Here’s a view.html.erb I took from our Rstudio (changing rnode to node). You see the URL we’re redirecting to has host which you’ve set as a static string in #1 and the_real_host you’ve configured in #2.
I believe you’ll have to always use /node as a post to /rnode. Our proxy will remove /rnode/host/port portions of the URL when sending to rnode (because it’s relative). You’ll need to keep these intact so your intermediary can then determine what to do/remove.
(4) At this point we’re talking to your intermediary, we’re proxying to it. Now comes the hard bit because you likely have to modify the URL to fit what the app is expecting and do the actual proxying. I don’t believe you can just use another OOD installation as the URL has an extra host in it so it may throw off our parsing expectations.
We’re still working on trying to make this intermediary proxy set up functional for Jupyter Notebooks.
While working on this, I found another way to execute Jupyter Notebooks on our compute nodes (cn01) but it involves a couple of “manual” steps that I would like to eliminate, if possible.
I access one of our Cluster login nodes and run Firefox to access our OOD server. The login nodes have network access to our compute nodes. After Slurm start the Jupyter job, (1) I use the Dashboard Files App to open the output.log and connection.yml files to get the Web link and password for the Jupyter Server in the compute node. (2) I copy and paste the link in Firefox to access Jupyter and execute Notebooks.
The links at the output.log are similar to this.

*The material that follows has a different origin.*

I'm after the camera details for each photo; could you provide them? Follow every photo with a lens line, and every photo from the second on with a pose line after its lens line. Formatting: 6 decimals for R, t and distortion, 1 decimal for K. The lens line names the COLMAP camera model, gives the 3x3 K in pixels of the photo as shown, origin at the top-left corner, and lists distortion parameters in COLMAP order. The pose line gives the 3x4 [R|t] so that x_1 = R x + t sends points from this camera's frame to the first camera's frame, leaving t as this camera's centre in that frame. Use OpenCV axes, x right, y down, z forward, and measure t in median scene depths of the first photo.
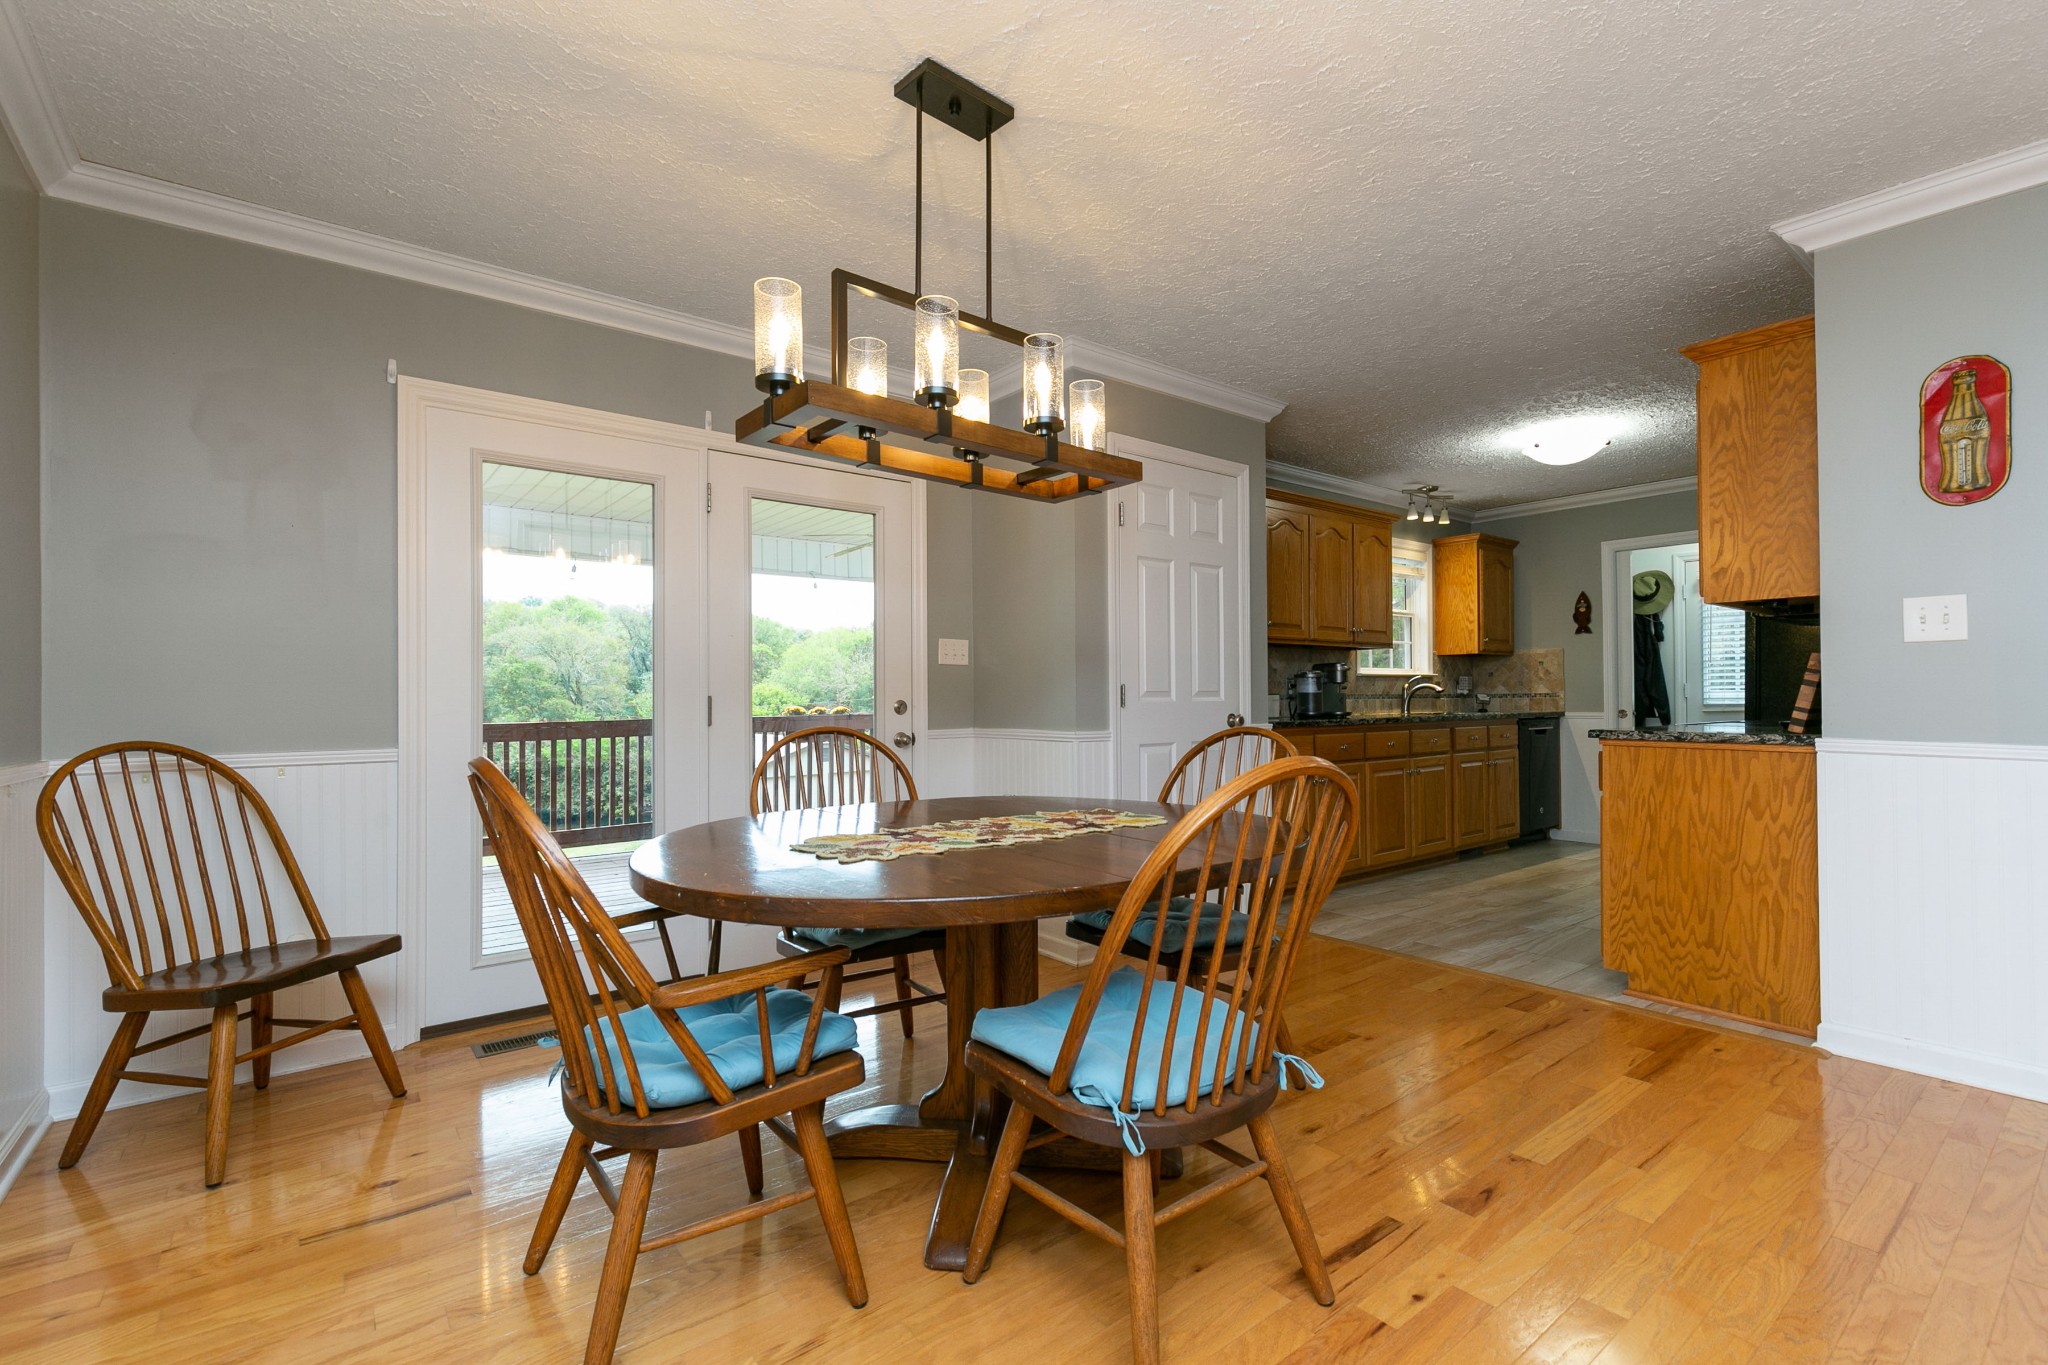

But the port varies (between 2000 to 65535) for each Slurm job:
All,
I just solved my own question. The view.html.erb for this case looks like this:
<form action="http://<%= host %>:<%= port %>/node/<%= host %>/<%= port %>/login" method="post" target="_blank">
<input type="hidden" name="password" value="<%= password %>">
<button class="btn btn-primary" type="submit">
<i class="fa fa-eye"></i> Connect to Jupyter
</button>
</form>
In addition, I need to secure the Jupyter Server using SSL/HTTPS so that the password is not sent unencrypted by the browser to the web server. Right now, I’m running on a private network but when running the notebook on the public internet this is absolutely required.
Hi all - just to give an update to this thread - We’re aware of the security issues around the current proxy. Given time and resources, I’d love to replace it.
We’re tracking the work in this project here - and as you may see there’s not much movement on it.
Here’s our thinking. First We need to document the current problem space.
Then we need to explore some proxy solutions. Another apache on another instance may be in this.
We’re thinking about writing an apache module to give that layer a bit of authorization where only I can get proxied to my sessions, and I can’t even see others. This is the main problem we need to solve. Then we can start to solve SSL termination to the compute nodes and more.
We’re open to looking at existing proxies but the administrative overhead of an Envoy or similar seems like a lot, perhaps too much especially for small sites.
Hope that helps! Let me know what sort of progress you make on this.
Glad to hear you all set up Jupyter, at least a demonstration of what/how this works.
I know we have issues with /rnode URLs that I don’t have a solution for off the top, but I’ll keep thinking on it and hacking. I’ll let you know what I come up with.
Re-reading that comment I had said this. So we’ll see how to hack /node to get this to work if it can.